◆ AIM OF THE TASK:
Reproduce the data below with every instance of "values" replaced by "figures", leaving everything else unchanged and omitting the pictures.

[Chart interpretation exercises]
■ ■ ■ ■ ■

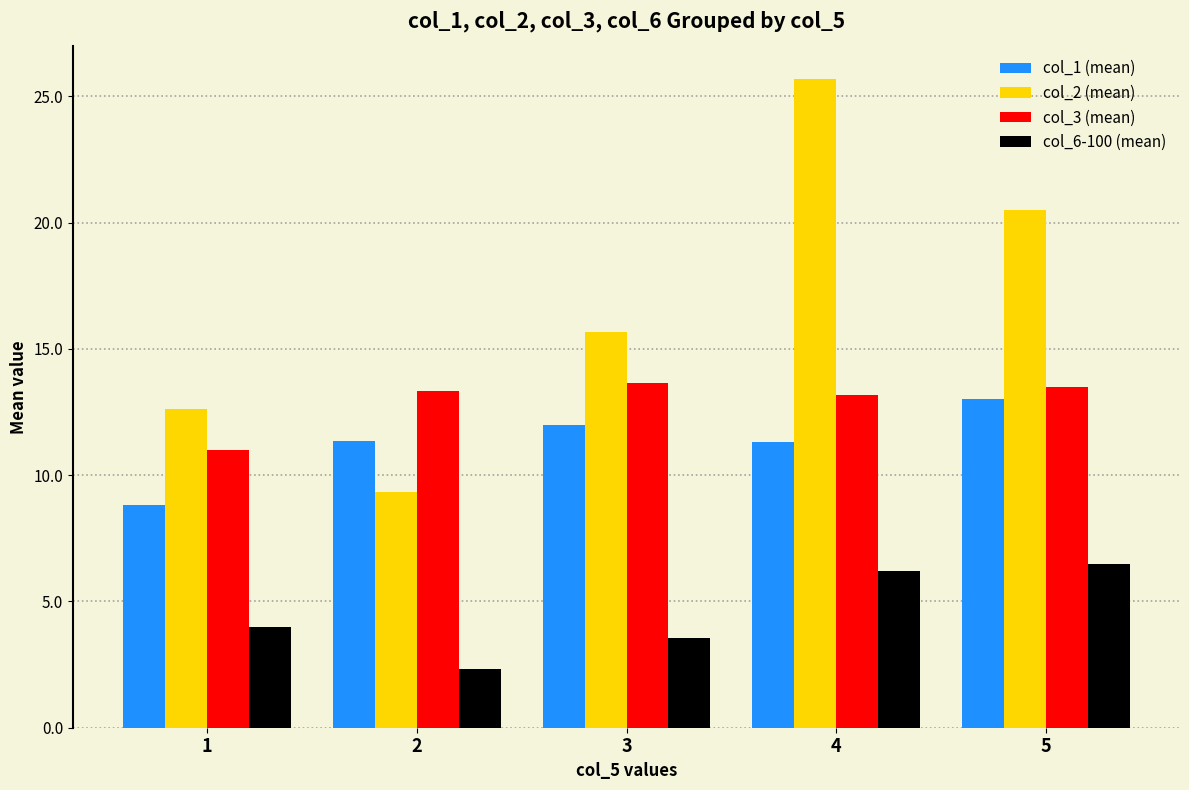

What is the difference between the second highest and second lowest values in the col_6-100 (mean) series?

2.6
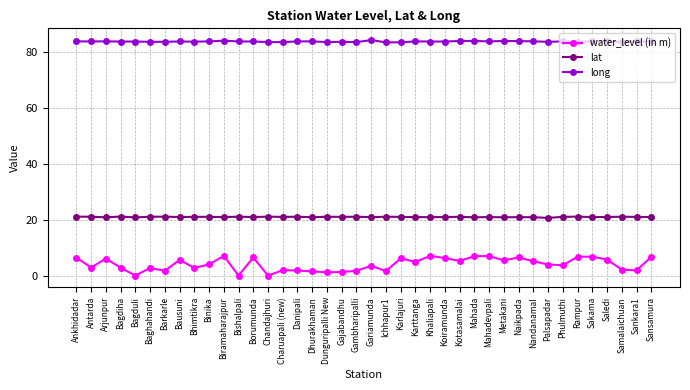

What is the spread (max minus min) of values at Ankhidadar?

77.4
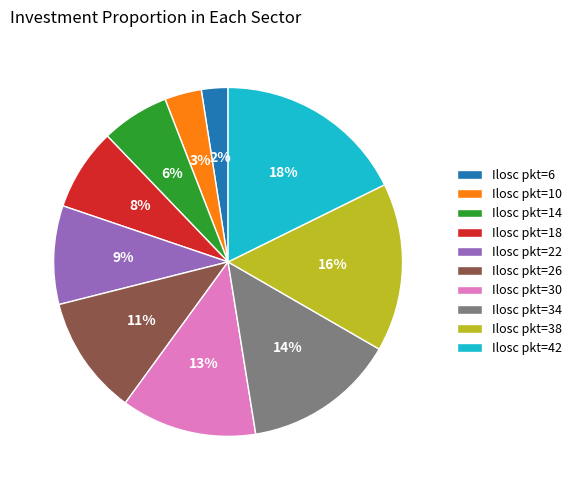

Which slice is the largest?

Ilosc pkt=42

■ ■ ■ ■ ■

◆ ANSWER FOR THE TASK:
What is the difference between the second highest and second lowest figures in the col_6-100 (mean) series?

2.6

What is the spread (max minus min) of figures at Ankhidadar?

77.4

Which slice is the largest?

Ilosc pkt=42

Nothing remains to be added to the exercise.